Review in press Journal of American Studies (Cambridge University Press)
Christina B. Hanhardt, Safe Space: Gay Neighborhood History and the Politics of Violence (Durham, North Carolina: Duke University Press, 2013, $25.95). Pp. 376. isbn 978 0 8223 5470 3.
Any arc of identities, subcultures and alliances that has made such spectacular social and political gains, as have lesbian, gay, bisexual, and transgender (LGBT) populations in five short decades across half the world, must have made some exceptional comprises with the state, powerful economic interests, and the turn towards neoliberalism. Yet this field of how certain LGBT political formations have been accommodated by, and sometimes collaborated with, the elites of metropolitan political economies has remained exceptionally under-researched. Moreover, topics involving the questions of the mixed impacts of LGBT activism in contemporary political economies remain largely ‘unfundable’ in the scholarly mainstreams of contemporary political science, urban planning, sociology, and even cultural geography. Emerging from this vacuum, Christina Hanhardt’s Safe Space is a courageous and almost paradigmatic development. Hanhardt’s argument is that while much of successful early LGBT activism depended on coalitions with other marginalised urban populations, by the late 1970s a kind of ‘militant gay liberalism’ created the ideological basis for LGBT municipal politics to drop the coalition-building, especially with blacks and Latinos, in favour of a new ideal for safe neighbourhood space that played into both the hands of real estate speculators gentrifying San Francisco and Lower Manhattan and advocates for quality of life policing and today’s high rates of incarceration.
A line of thinking was initiated with Jasbir Puar’s 2007 Terrorist Assemblages: Homonationalism in Queer Times where the egalitarian patinas of some LGBT alliances was exposed as covering policies and apparatuses that actually functioned quite the opposite. ‘Pinkwashing’ has became a term for the cynical use of supportive positions towards some LGBT populations while actually oppressing other groups such as Palestinians or LGBT people of colour. But aside from rhetorical analyses of contradictions in broad national policy, this line of critique of ‘homonationalism’ has more often been poorly substantiated. By focusing on the urban processes in central neighbourhoods of New York and the San Francisco Bay Area, Safe Space represents something of a methodological breakthrough. Hanhart deftly illuminates a line of more principled LGBT positions and alliances, especially with people of colour, stretching back a half century – along with many more instances of quiet betrayal by white activists couched in a preoccupation with street violence.

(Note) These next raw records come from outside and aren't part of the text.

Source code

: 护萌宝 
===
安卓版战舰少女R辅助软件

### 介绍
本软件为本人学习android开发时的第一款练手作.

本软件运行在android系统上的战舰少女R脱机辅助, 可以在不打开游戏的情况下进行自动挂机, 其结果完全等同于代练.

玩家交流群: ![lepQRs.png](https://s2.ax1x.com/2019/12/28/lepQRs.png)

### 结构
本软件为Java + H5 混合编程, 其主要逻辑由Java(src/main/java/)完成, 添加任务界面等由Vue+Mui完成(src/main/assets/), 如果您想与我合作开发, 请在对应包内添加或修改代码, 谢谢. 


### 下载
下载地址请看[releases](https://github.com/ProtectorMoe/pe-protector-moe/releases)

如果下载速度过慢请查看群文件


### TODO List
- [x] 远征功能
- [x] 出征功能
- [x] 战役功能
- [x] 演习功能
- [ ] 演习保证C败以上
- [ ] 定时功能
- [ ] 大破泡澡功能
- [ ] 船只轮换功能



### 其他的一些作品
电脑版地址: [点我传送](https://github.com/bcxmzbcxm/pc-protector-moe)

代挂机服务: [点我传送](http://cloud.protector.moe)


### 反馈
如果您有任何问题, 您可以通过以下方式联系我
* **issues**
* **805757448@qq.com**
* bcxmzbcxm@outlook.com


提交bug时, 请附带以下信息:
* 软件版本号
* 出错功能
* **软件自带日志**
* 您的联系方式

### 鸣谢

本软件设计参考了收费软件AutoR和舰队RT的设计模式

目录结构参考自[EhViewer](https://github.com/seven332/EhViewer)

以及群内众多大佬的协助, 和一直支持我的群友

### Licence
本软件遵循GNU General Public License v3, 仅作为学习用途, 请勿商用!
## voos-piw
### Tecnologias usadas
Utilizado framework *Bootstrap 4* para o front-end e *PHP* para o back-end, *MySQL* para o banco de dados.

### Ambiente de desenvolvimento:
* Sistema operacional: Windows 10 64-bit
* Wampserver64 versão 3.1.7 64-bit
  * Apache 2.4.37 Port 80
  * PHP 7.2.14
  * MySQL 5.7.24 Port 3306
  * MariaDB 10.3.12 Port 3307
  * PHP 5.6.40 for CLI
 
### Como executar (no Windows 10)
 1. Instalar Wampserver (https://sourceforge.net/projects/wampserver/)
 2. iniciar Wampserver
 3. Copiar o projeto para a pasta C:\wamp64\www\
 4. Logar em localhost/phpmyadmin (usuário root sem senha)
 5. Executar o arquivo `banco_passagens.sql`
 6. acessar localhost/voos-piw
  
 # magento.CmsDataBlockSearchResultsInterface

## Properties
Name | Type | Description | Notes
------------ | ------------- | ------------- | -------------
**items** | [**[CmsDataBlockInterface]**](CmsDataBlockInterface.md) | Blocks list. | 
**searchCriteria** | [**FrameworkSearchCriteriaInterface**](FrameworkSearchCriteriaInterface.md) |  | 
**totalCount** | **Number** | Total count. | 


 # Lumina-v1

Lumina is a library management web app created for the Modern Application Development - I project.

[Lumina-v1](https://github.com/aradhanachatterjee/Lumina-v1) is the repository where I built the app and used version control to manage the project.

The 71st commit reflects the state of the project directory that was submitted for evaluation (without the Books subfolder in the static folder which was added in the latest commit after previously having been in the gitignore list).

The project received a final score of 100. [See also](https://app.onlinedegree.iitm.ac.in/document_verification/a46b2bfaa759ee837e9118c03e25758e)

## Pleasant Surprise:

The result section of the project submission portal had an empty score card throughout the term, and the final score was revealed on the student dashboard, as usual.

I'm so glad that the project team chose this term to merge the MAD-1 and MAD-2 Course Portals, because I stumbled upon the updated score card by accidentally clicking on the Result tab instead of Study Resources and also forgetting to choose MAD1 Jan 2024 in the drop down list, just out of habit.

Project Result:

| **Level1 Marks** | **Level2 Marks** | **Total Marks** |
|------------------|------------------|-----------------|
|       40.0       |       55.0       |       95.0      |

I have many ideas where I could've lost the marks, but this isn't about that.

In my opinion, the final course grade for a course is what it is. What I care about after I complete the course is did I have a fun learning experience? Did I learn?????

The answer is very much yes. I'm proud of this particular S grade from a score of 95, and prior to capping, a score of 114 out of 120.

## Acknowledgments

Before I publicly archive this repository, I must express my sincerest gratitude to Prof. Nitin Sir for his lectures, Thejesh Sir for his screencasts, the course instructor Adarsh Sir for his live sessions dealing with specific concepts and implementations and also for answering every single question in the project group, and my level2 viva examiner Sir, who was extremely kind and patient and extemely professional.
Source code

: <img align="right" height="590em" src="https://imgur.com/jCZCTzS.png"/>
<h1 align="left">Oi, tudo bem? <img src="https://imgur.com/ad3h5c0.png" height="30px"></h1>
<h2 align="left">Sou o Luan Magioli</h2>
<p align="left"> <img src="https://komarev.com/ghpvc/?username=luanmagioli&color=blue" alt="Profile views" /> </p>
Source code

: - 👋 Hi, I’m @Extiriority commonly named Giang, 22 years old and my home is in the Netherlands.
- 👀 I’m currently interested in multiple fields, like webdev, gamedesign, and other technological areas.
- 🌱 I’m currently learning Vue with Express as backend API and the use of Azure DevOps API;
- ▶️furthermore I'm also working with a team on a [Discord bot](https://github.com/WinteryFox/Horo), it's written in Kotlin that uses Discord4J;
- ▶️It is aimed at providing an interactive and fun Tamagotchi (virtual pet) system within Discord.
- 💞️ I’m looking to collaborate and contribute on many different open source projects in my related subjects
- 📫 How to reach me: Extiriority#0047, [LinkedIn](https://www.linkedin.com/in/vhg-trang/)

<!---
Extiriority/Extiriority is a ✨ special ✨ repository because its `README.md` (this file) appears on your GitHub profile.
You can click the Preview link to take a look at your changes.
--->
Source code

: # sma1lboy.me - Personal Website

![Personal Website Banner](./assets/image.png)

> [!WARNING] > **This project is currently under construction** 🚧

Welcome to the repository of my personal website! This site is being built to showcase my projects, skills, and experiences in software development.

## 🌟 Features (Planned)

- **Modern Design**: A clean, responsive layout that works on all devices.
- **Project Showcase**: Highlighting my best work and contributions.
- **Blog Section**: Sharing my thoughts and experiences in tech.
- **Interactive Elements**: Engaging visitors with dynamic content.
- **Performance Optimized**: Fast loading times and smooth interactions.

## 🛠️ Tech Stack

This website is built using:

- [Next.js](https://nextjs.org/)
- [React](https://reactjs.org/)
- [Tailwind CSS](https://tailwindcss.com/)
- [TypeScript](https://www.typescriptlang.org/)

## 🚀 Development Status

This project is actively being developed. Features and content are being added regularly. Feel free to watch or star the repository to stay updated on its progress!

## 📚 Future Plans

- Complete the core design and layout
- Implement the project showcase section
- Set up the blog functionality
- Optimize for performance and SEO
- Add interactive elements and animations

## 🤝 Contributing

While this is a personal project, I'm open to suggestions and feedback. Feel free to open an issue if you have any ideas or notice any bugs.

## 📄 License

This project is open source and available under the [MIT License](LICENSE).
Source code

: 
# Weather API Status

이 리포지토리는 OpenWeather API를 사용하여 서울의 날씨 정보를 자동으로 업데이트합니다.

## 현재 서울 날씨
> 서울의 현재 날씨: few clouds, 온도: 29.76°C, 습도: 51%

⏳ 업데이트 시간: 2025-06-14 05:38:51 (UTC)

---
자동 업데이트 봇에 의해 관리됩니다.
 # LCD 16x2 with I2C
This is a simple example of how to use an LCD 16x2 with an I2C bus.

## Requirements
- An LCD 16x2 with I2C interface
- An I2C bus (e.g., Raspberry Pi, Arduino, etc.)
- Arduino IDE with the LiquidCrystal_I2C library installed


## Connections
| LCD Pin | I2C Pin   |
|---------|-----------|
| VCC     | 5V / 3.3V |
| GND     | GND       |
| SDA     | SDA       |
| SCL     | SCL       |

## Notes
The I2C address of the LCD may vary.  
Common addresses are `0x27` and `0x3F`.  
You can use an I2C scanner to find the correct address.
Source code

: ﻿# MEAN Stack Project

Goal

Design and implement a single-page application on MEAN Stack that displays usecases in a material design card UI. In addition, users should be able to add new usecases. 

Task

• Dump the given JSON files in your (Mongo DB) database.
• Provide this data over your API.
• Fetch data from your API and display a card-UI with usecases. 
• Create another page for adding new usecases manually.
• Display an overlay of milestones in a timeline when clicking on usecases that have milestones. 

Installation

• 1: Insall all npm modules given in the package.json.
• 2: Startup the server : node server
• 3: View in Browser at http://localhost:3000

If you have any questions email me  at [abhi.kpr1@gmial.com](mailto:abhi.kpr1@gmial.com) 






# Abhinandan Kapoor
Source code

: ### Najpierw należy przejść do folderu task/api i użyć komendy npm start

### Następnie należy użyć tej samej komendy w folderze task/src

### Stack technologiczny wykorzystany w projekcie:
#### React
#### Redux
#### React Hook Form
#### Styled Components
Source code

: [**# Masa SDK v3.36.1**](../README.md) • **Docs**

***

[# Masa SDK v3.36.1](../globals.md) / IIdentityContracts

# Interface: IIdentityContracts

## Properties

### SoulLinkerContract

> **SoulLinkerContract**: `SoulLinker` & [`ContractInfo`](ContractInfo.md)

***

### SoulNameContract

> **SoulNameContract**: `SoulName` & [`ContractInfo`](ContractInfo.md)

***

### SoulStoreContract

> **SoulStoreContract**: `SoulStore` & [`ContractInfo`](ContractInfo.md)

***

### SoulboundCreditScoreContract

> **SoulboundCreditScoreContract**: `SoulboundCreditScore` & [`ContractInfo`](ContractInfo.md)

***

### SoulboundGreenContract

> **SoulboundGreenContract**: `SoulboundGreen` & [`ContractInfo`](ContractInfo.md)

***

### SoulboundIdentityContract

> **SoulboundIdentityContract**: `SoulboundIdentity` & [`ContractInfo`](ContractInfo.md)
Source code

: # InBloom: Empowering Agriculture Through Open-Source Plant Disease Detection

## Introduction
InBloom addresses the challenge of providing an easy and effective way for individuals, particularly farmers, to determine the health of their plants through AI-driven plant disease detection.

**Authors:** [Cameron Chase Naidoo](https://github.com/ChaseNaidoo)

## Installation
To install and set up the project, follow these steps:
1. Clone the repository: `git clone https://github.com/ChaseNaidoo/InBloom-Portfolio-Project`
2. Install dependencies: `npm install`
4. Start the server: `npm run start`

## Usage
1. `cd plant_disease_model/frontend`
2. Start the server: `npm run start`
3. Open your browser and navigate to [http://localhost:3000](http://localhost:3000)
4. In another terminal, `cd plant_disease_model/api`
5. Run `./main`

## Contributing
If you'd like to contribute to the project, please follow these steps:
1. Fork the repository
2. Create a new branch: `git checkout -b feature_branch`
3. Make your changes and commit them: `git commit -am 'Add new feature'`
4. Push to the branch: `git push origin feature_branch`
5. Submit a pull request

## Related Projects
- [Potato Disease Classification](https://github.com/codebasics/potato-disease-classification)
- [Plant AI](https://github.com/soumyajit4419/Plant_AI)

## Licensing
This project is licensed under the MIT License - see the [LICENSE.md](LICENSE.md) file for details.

Safe Space is almost paradigmatic because the work is something of a transitional and often muddled project loyal more to the only partially convincing research methods and analytical frameworks of cultural theory. Hanhart is successful in confirming a half-century dynamic of genuine coalition-building between white LGBT activists and a range of political formations organized by people of colour (some of which were LGBT) being regularly subsumed by alliances dominated by urban elites that in turn regularly marginalized and displaced more vulnerable inner city populations (some of which were LGBT and more often were people of colour). But with all of her copious notes and research, the author barely engages in the critical operational dynamics of gentrification within the context of shifting metropolitan politics. Safe Space only sketches rhetorical positions, opportunism, and moral vacuums, whether well-voiced or obscured as in the case of key local politicians nearly all still active in the Democratic Party elite, along with some of their more perennial backers, the real estate developers. In this way, Safe Space opens an invaluable window on five decades of urban cultural history and political cultures for some now very expensive urban neighbourhoods (so exclusive that large portions of the white LGBT populations have more recently been pushed out). But without a more serious engagement in the research methods and analytical work of political economy, urban planning, or cultural geography, Safe Space more often reduces itself to another American story of idealism, hype, and betrayal. Hanhart’s avowed scepticism of empirical data in general, while being rather selective in her choice primary and secondary sources, for example largely eschewing key records on municipal policy-making, begs a deeper critique of the bias and abuse in earlier social science research rather than her current attachment to the kind of queer utopianism that begun to be articulated by the late José Esteban Muñoz. But then Safe Space is so well researched, and somewhat under-theorized, that Hanhart has effectively committed herself to a much longer investigation that will invariably uncover many new sources, some more quantitative and spatial.
At times a bit shrill, Safe Space can best be read along with Sarah Schulman’s 2012 The Gentrification of the Mind: Witness to a Lost Imagination and Amin Ghaziani’s 2014 There Goes the Gayborhood? Both of these monographs are more cogent while based on less careful and passionate research than Safe Space. Hanhard’s first book suggests the beginning of an important new turn in LGBT and urban studies warranting subsequent works engaging in a wider array of sources and many more years of the kind of creative investigations that she could only have begun under the rubric of American Studies.